Bill S-228, "An Act to amend the Food and Drugs Act (prohibiting food and beverage marketing directed at children)" was passed by the Senate on September 28, 2017. It has undergone a First and Second Reading in the House of Commons, and it was referred to the House of Commons Standing Committee on Health (the "Committee") on February 14, 2018.
In light of stakeholder concerns, and in consideration of the issues raised by Member of Parliament Dough Eyolfson during Second Reading, the Committee has completed its review.
On May 1, 2018, the Committee proposed that the following amendments be made to Bill S-228:
- Reduce the age of restriction to "under 13" (from "under 17"), in accordance with the first iteration of the Bill and consistent with Quebec's Consumer Protection Act; and
- Require that Parliament review the legislation within five years of its entry into force to determine whether there is a need to increase the age of restriction to "under 17", as persons 13-17 years of age are vulnerable to marketing strategies as well.
While the reduced age of restriction has been lauded as a victory for some, the amendments are not as comprehensive as many would like.

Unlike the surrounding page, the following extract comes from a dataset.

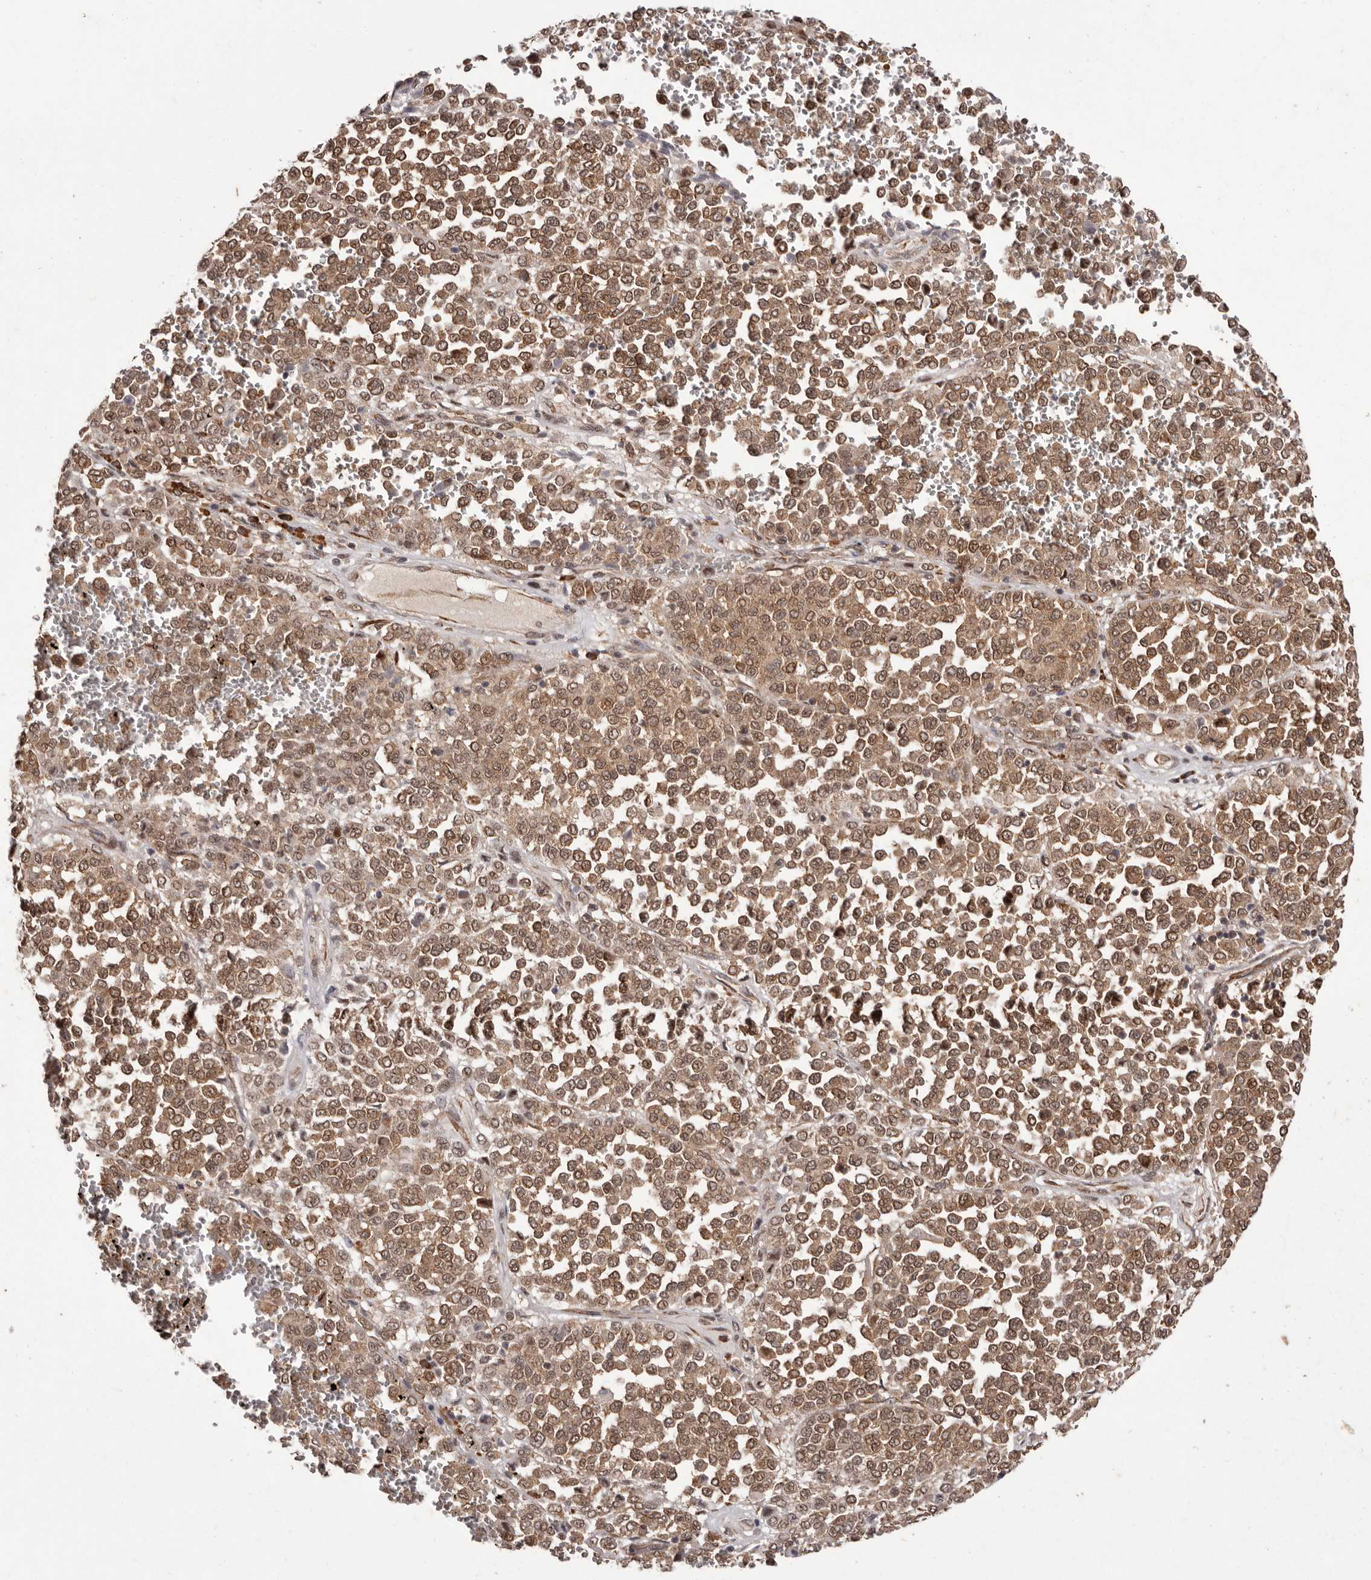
{"staining": {"intensity": "moderate", "quantity": ">75%", "location": "cytoplasmic/membranous,nuclear"}, "tissue": "melanoma", "cell_type": "Tumor cells", "image_type": "cancer", "snomed": [{"axis": "morphology", "description": "Malignant melanoma, Metastatic site"}, {"axis": "topography", "description": "Pancreas"}], "caption": "This micrograph displays immunohistochemistry staining of melanoma, with medium moderate cytoplasmic/membranous and nuclear positivity in approximately >75% of tumor cells.", "gene": "LRGUK", "patient": {"sex": "female", "age": 30}}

In fact, one of the biggest sticking points for industry, the issue of sports sponsorships (e.g. Timbit hockey), was not addressed. Under the current version of the Bill, these types of activities could be prohibited, depending on how the regulations define "unhealthy food" and what the regulations set out as the factors to be considered in determining whether an unhealthy food is advertised in a manner that is primarily directed at children.
Health Canada is responsible for the regulations, and after consultation on its proposed approach last summer, Health Canada published a Consultation Report: Restricting Marketing of Unhealthy Food and Beverages to Children in Canada on December 8, 2017. In this Report, Health Canada indicated that a number of stakeholders advocated for the exemption of sponsorship of sporting events/sports activities, fundraising and charity partnerships, from the marketing restrictions. We will have to wait and see whether this feedback is reflected in the regulations.
The Government of Canada is still aiming for Bill S-228 to receive Royal Assent by June 2018 with regulations to follow. As such, we encourage anyone affected by the Bill to monitor this issue closely and voice any concerns.